→ EXCERPTED PASSAGE:
Skip to content

Job monitoring

squeue

squeue provides information about jobs in the Slurm scheduling queue and is best used for viewing jobs and job step information for active jobs.

It is possible to only display the information for your current jobs (or a specific user) by using: squeue -u <username>

To display the job ID and the working directory where a current job was submitted:

squeue -u <username> -o "%A %Z"

squeue has many other useful options, complete details can be found running squeue --help, man squeue. For example the following command will display details about each queued job, sorted by priority:

 squeue -o "%.12Q %.10i %.8j %.8u %.15a %.12l %.19S %.4D %.4C %.12v %r" --state=PD -S "-p" 

The “START_TIME” given by squeue is an estimate by the scheduler, based on the current jobs in the queue. The addition of new high-priority jobs or jobs ending earlier than expected alter this time, therefore this estimated start time is extremely unreliable.

Job reason codes

Code Meaning
InvalidQoS The job's QoS is invalid (does not exist).
QoSNotAllowed The job is not allowed to run on that QoS.
PartitionNodeLimit The number of nodes required by this job is outside of it's partitions current limits. Can also indicate that required nodes are DOWN or DRAINED.
PartitionTimeLimit The job's time limit exceeds it's partition's current time limit.
Priority One or more higher priority jobs exist for this partition or advanced reservation.
QoSJobLimit The job's QoS has reached its maximum job count.
QoSResourceLimit The job's QoS has reached some resource limit.
QoSTimeLimit The job's QoS has reached its time limit.
QoSGrpNodeLimit The job's QoS has reached the maximum number of nodes. No free nodes are available within this QoS.

→ DATA FOR ANALYSIS:
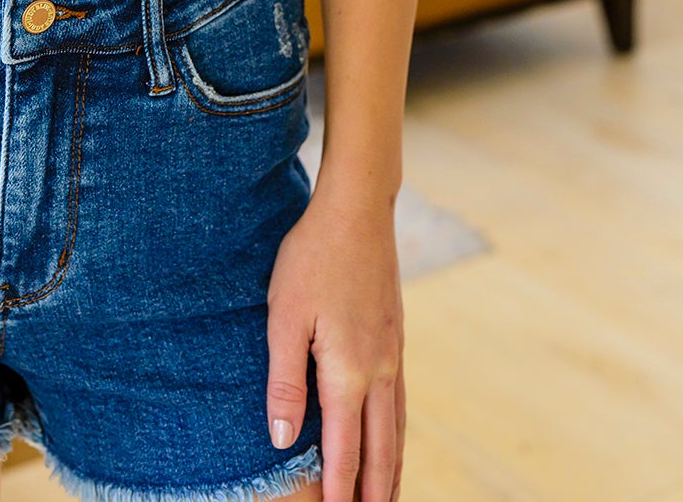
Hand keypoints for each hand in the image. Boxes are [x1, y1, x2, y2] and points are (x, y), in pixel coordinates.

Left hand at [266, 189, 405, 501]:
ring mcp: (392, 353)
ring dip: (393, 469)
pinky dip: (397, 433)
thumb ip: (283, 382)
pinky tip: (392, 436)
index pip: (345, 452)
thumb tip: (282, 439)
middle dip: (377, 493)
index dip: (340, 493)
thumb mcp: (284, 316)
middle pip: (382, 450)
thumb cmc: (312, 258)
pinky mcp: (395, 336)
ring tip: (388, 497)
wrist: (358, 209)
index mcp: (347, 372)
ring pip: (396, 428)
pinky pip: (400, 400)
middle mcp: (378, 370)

---

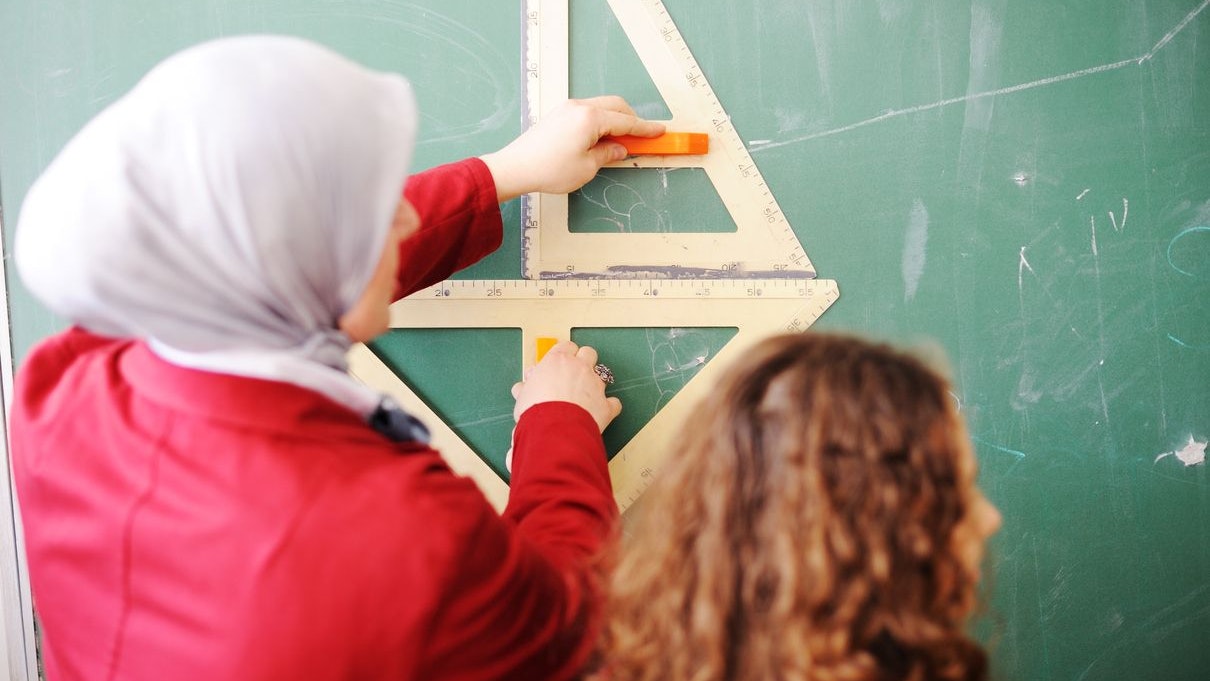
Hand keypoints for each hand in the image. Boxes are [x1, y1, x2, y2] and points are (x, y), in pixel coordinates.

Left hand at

---

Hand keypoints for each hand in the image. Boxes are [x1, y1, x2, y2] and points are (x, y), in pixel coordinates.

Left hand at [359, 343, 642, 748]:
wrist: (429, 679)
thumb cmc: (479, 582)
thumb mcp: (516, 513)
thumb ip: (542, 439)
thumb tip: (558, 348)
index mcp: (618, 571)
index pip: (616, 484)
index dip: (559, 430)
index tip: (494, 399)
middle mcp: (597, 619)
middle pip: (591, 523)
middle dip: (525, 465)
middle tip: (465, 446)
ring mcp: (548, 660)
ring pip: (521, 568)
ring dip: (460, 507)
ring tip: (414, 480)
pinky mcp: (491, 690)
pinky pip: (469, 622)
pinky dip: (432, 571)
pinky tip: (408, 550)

→ ACTIVITY 1: On the job monitoring page, what command displays only the jobs of a specific user?
→ ACTIVITY 2: Pick up the Slurm job monitoring page after its last line and keep writing it.

→ WRITTEN REPLY 1: squeue -u <username>

→ WRITTEN REPLY 2:
QoSGrpCpuLimit The job's QoS has reached the maximum number of available CPUs. No free CPUs are available within this QoS.
QoSMaxNodePerUserLimit The maximum number of nodes allowed per user has been reached in that QoS. No free nodes are available for the user.
Resources The job is waiting for resources to become available
None There are so many jobs waiting that the requested job cannot even get a priority.

scontrol

scontrol can be used to obtain detailed information for a job:

scontrol show job <jobid>

sinfo

sinfo allows to get partition status and node information:

sinfo --partition=zen2_0256_a40x2

To see all the available partitions run sinfo -o %P

Cancel a job

To cancel a job, use scancel

scancel <jobid>

lastjobs

The command lastjobs is a wrapper around sacct that displays by default the last 10 submitted jobs in the last month. Run lastjobs -h for more details.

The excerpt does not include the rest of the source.